I've never seen a kid turn down a sure thing for a possible handy by a freshmen. You need to re-evaluate.
You bit the bartender when he refused to poor rum in your purse and hand you a straw.
A guy with no shirt on and a eyepatch just got out of the car beside me. After he slammed his door into mine. This is our hometown.
I just remembered you had me meet your law professor while I was wasted...how'd that go?
Nahh. Maybe not even a handful. It's more like a heaping teaspoon worth of dick.
Can we do a version of last night where I actually remember shit?
Hes wearing a shirt that says warning shitshow and i cant help but think his attorney made him wear it so ppl know the dangers.
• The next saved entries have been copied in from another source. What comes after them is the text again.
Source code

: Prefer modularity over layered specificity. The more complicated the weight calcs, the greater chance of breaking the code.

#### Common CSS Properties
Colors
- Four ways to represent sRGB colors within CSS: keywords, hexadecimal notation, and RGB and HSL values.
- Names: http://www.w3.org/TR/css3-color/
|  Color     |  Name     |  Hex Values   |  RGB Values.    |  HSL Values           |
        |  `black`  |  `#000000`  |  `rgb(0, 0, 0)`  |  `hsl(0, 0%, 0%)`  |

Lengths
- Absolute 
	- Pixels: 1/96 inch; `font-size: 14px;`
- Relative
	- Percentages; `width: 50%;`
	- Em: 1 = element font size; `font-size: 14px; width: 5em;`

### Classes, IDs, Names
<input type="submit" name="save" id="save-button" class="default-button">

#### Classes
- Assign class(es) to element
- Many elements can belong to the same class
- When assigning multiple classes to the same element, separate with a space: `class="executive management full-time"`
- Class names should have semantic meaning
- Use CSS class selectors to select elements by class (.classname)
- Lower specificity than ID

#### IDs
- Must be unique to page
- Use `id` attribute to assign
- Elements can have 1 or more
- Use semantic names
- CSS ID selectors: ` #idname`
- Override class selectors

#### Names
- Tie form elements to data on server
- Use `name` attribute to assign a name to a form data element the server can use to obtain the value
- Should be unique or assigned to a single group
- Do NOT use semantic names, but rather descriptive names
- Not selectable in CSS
Whatever happend to that lawsuit where he got sued for shittig in that fish tank
you said you didn't want to carry the pizza box so just folded up the pizza and put it in your pocket
Apparently it's illegal to hit pedestrians with coke cans... But the cop complimented my arm. That's a win in my book.
Woke up with 5 texts apologizing from a number I named "guy who elbowed me in face"
Which is worse that I came in public or that no one noticed?
He threatened my life and my car because I called you. Are you sure you never slept with him ?
You still owe me one bodily function mess clean up.
You pee on the floor one time and you never hear the end of it...
God I miss you. I would very much like to have sexual intercourse with you. I'm home eating chicken alfredo.
We had an argument over whether or not she had super strength. She settled it by dragging me to the bed room and throwing me on the bed. Then forcefully fucking me. She won the argument.